Rights: Harebrained radicals can express opinions
Ward Churchill, an America-hating Cherokee, became a professor at the University of Colorado, coordinator of the university’s American Indian Studies and associate director of its Center for Studies of Ethnicity and Race in America.
Pretty good for a fellow with just a master’s degree, and that from what was then Sangamon State University, a small school that has since become the University of Illinois at Springfield.
In light of his other works, it is not surprising that Churchill has humiliated his employer by writing an essay saying, in effect, that the United States was only getting its just deserts when it was attacked on 9/11.
The essay is not new, but it hit the news last week because of Matt Coppo, a student at Hamilton College in New York. When it was announced that Churchill would give an address at Hamilton, Coppo brought attention to Churchill’s disgusting statements. They were of special interest to Coppo, because his father was killed in the World Trade Center.
Churchill’s essay had said, among other things, that the Americans killed there were “little Eichmanns,” referring to Adolf Eichmann, a Nazi who assisted in the murder of hundreds of thousands of Jews.
Churchill reached his conclusion by way of some twisted logic having to do with the Trade Center workers never having protested imperialist activities of the United States.

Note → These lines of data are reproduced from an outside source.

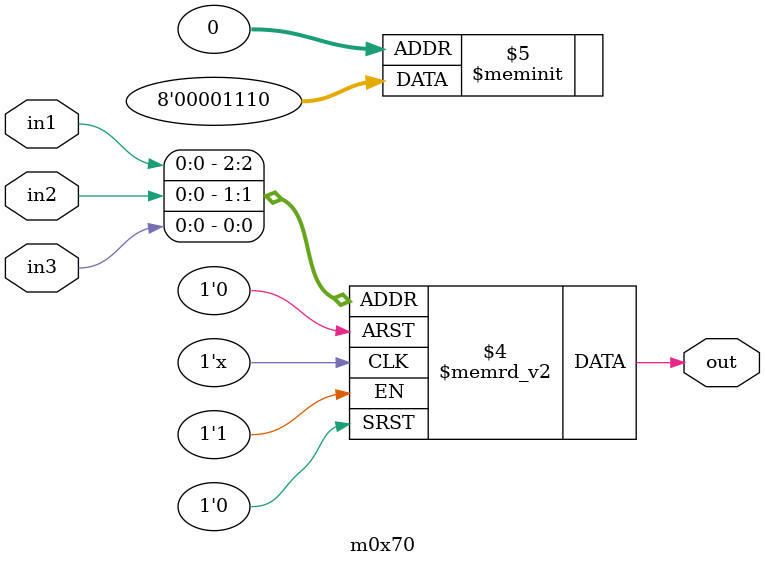
<source format=v>
module m0x70(output out, input in1, in2, in3);

   always @(in1, in2, in3)
     begin
        case({in1, in2, in3})
          3'b000: {out} = 1'b0;
          3'b001: {out} = 1'b1;
          3'b010: {out} = 1'b1;
          3'b011: {out} = 1'b1;
          3'b100: {out} = 1'b0;
          3'b101: {out} = 1'b0;
          3'b110: {out} = 1'b0;
          3'b111: {out} = 1'b0;
        endcase // case ({in1, in2, in3})
     end // always @ (in1, in2, in3)

endmodule // m0x70
</source>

He also wrote that the Sept. 11 attacks were in retaliation for the deaths of Iraqi children in a bombing raid by the United States in 1991. The essay calls the hijackers who crashed airplanes into the World Trade Center and the Pentagon “combat teams,” not terrorists. And it says the people killed in the Pentagon were “military targets.”
Now people are calling for Churchill’s job. He has martyred himself by resigning all his University of Colorado offices except professor, and university officials say he won’t be fired for exercising his First Amendment rights.
In truth, despicable and silly as his statements were, he should not be fired for them. Voltaire is credited with saying, “I disapprove of what you say, but I will defend to the death your right to say it.” That applies here.
Still, all of this demonstrates an inconsistency in academia. Not everyone gets the freedom that the University of Colorado is giving Churchill. When the president of Harvard University said he believed men did math better than women, all of Liberaldom came crushing down on him.
Apparently, the degree of freedom a college person has to express his opinion depends on the nature of the opinion.
One other thing: While it is true that a professor, or anyone else, should be allowed to give his viewpoints, where is it written that universities must fill their ivy-covered halls with radicals and boorish loudmouths?